Optimal meta search results clustering

  • Authors:
  • Claudio Carpineto;Giovanni Romano

  • Affiliations:
  • Fondazione Ugo Bordoni, Rome, Italy;Fondazione Ugo Bordoni, Rome, Italy

  • Venue:
  • Proceedings of the 33rd international ACM SIGIR conference on Research and development in information retrieval
  • Year:
  • 2010

Quantified Score

Hi-index 0.00

Visualization

Abstract

By analogy with merging documents rankings, the outputs from multiple search results clustering algorithms can be combined into a single output. In this paper we study the feasibility of meta search results clustering, which has unique features compared to the general meta clustering problem.
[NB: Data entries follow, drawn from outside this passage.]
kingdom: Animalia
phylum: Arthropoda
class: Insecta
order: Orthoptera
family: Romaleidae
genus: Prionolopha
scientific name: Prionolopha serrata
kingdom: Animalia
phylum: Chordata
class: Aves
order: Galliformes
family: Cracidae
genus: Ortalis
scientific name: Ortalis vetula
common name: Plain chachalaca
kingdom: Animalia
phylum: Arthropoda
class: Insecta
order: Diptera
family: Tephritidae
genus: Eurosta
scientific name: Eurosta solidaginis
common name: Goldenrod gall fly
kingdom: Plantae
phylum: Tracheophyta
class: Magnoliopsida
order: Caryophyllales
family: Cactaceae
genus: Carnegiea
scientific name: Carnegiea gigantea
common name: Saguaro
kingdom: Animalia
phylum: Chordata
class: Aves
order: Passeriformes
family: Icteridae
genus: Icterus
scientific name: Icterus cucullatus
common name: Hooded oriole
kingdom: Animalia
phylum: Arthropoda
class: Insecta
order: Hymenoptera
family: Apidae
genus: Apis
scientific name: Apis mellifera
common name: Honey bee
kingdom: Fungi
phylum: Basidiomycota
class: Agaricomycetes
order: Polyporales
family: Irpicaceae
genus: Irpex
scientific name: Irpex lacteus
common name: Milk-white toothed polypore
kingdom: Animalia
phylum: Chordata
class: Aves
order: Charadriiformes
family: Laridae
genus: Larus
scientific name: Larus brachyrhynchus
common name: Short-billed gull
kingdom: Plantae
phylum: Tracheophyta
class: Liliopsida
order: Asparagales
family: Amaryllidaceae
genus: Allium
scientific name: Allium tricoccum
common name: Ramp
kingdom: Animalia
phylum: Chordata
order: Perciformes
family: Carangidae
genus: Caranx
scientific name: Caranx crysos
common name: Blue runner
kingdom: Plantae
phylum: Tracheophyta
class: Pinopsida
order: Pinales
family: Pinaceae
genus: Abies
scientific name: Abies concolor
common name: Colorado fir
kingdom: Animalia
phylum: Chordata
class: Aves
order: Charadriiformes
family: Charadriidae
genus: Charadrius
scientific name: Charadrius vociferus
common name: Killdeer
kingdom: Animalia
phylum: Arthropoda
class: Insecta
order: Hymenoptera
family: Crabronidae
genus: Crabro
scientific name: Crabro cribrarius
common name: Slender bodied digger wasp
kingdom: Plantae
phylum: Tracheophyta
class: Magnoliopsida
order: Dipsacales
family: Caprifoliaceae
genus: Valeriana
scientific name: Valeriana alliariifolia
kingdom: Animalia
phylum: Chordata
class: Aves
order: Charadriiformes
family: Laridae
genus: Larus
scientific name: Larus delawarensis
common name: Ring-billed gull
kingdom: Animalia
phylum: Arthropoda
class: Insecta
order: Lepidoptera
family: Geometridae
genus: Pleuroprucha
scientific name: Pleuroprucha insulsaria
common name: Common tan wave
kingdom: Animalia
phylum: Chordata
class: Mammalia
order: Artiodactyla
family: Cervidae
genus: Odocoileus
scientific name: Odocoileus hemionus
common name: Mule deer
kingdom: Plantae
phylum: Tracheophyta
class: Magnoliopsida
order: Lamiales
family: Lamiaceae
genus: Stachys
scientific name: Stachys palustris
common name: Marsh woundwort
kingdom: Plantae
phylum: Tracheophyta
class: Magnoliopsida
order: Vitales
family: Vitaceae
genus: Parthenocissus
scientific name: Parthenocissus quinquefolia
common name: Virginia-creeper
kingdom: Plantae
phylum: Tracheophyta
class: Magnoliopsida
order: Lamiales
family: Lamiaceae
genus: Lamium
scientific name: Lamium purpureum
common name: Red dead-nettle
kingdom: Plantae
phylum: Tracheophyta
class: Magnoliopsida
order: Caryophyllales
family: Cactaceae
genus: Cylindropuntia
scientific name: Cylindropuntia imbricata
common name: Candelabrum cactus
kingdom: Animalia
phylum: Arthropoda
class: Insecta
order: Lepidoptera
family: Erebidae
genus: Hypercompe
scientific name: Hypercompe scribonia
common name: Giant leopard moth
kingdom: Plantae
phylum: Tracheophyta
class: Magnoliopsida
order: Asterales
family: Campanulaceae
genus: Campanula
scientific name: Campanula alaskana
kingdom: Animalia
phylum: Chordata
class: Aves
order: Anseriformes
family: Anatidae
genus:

After showing that the combination of multiple search results clusterings is empirically justified, we cast meta clustering as an optimization problem of an objective function measuring the probabilistic concordance between the clustering combination and the single clusterings. We then show, using an easily computable upper bound on such a function, that a simple stochastic optimization algorithm delivers reasonable approximations of the optimal value very efficiently, and we also provide a method for labeling the generated clusters with the most agreed upon cluster labels. Optimal meta clustering with meta labeling is applied to three description-centric, state-of-the-art search results clustering algorithms. The performance improvement is demonstrated through a range of evaluation techniques (i.e., internal, classification-oriented, and information retrieval-oriented), using suitable test collections of search results with document-level relevance judgments per subtopic.